# Document segment
■ ■ ■ ■ ■ ■ ■

Black Book Research Q4 flash survey shows health plans shifting from effort-based sourcing to KPI-backed operating models, tightening third- and fourth-party controls while accelerating platform and cloud contract rationalization.
NEW YORK CITY, NEW YORK / ACCESS Newswire / December 24, 2025 / Black Book Research today released early 2026 findings from a December 2025 flash survey of 264 healthcare payer organization executives evaluating technology software, IT managed services, and outsourcing/tech services strategies. The results indicate payer organizations are entering 2026 with a materially different sourcing posture: re-allocating operational accountability into KPI-backed vendor contracts, hardening governance for production-grade AI, and accelerating platform rationalization under heightened security and regulatory scrutiny.
"Payers are not entering 2026 looking for 'more vendors' or 'more tools,'" said Douglas Brown, Black Book Research. "They are looking for fewer partners with sharper accountability, and they're increasingly treating third-party risk, AI governance, and audit readiness as enforceable commercial requirements-not compliance afterthoughts."
Respondent Profile and Survey Scope (n=264)
Black Book Research surveyed leaders across five major healthcare payer organization types:
National / multi-state commercial health insurers - 20.1% (53)
Regional commercial & Blue plans - 23.1% (61)
Medicaid Managed Care Organizations (MCOs) - 20.8% (55)
Medicare Advantage-focused payers - 18.9% (50)

■ ■ ■ ■ ■ ■ ■

[Records excerpted from a collection]
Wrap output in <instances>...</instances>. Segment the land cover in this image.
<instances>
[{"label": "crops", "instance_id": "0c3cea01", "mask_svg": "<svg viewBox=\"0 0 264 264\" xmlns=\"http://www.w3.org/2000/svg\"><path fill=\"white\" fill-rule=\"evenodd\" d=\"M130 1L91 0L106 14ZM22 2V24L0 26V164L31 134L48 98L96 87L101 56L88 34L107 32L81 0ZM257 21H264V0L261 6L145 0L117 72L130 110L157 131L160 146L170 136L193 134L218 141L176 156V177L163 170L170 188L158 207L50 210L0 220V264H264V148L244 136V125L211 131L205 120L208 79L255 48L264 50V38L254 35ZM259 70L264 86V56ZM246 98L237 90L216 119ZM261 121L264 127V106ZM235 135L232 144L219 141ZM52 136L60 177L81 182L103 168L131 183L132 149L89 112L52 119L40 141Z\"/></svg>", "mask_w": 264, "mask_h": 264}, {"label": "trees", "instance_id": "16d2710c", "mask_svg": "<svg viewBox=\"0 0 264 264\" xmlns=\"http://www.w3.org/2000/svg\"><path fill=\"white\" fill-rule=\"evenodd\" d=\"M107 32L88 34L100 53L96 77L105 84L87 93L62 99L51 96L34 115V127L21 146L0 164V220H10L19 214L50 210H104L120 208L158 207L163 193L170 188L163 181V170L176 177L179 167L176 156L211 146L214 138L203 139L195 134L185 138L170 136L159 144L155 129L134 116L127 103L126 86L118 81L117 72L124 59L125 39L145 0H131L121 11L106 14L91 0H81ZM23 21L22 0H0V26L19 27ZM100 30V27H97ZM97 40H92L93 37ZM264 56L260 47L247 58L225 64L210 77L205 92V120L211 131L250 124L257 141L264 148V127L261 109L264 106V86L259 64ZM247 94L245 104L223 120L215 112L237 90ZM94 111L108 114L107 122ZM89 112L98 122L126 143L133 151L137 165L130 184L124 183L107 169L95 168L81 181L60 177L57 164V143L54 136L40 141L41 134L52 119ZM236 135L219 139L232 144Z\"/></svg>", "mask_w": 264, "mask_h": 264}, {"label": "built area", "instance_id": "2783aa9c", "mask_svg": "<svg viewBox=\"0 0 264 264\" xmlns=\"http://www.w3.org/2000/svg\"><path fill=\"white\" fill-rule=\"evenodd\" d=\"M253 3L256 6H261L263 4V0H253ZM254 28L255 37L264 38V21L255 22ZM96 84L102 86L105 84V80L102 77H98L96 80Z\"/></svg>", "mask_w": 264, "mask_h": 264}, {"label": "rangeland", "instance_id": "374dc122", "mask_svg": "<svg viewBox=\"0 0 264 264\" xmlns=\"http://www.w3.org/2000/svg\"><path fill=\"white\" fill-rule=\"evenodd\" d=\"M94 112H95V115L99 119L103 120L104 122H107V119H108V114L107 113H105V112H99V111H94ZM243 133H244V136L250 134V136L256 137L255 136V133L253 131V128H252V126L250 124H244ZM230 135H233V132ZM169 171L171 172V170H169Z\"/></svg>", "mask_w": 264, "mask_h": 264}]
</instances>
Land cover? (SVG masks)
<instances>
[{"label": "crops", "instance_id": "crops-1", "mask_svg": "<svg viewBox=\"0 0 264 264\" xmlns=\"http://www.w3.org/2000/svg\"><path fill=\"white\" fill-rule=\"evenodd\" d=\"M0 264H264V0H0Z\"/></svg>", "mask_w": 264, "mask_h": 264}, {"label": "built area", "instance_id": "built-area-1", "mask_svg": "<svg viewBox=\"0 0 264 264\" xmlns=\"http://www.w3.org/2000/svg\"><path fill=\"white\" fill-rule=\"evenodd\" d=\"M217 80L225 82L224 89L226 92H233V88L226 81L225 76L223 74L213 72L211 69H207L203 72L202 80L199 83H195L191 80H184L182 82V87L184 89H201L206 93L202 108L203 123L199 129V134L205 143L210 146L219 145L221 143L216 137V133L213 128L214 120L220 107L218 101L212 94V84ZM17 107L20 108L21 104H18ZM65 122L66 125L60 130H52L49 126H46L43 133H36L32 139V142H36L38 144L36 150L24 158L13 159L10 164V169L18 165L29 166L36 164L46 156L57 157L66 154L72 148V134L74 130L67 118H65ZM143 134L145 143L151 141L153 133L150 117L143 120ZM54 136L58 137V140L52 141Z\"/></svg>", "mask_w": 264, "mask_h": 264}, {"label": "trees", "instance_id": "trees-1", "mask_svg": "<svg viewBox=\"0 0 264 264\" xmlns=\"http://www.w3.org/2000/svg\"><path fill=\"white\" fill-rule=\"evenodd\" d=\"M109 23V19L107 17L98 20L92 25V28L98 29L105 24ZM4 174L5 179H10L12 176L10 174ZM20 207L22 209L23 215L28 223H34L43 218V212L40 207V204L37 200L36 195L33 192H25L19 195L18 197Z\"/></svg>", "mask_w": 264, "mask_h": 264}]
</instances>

■ ■ ■ ■ ■ ■ ■

# Tasks for this exercise
[a] In the Black Book Research press release on payer sourcing, reproduce the passage from "Respondent Profile and" to "- 20.8% (55)".
[b] Answer these questions from the Black Book Research press release on payer sourcing:
(i) How many healthcare payer organization executives took part in the December 2025 flash survey?
(ii) Who is quoted speaking for Black Book Research?
(iii) What percentage and number of respondents came from Medicaid Managed Care Organizations?
[c] Continue the Black Book Research press release on payer sourcing from the point where it stops.

# Results of the exercise
[a]
Respondent Profile and Survey Scope (n=264)
Black Book Research surveyed leaders across five major healthcare payer organization types:
National / multi-state commercial health insurers - 20.1% (53)
Regional commercial & Blue plans - 23.1% (61)
Medicaid Managed Care Organizations (MCOs) - 20.8% (55)

[b]
(i) 264
(ii) Douglas Brown
(iii) 20.8% (55)

[c]
Provider-sponsored / integrated payer-provider plans - 17.0% (45)
Top 10 2026 Payer IT and Outsourcing Signals
1) Outcome-Based Managed Services Replace Labor-Based Outsourcing Models
A majority of payers report moving away from staff augmentation and generic managed services toward contracts that obligate vendors to measurable operational outcomes and defensible controls.
64% say they will rewrite at least one major managed services agreement in 2026 to include operational KPIs with financial downside (169/264).
49% expect claims/UM/service vendors to contract against quality, timeliness, and rework reduction rather than volume metrics (129/264).
41% anticipate vendor-driven operating-model redesign will become a board-level discussion in 2026 (108/264).
2026 takeaway: Outcome-based pricing and accountability are expanding beyond niche arrangements; vendors still selling "effort" will face contracting pressure and commoditization risk.
2) GenAI Advances Toward Production as Governance-First Vendor Selection Becomes Standard
Payers are advancing beyond pilots, but the gating question is shifting from "What can it do?" to "Can we prove it is controlled in regulated workflows?"
72% say AI governance maturity will be a formal gating factor in vendor selection by end of 2026 (190/264).
58% plan to deploy AI-enabled support in at least one of: service, appeals/grievances, UM documentation, knowledge management, or claims triage in 2026 (153/264).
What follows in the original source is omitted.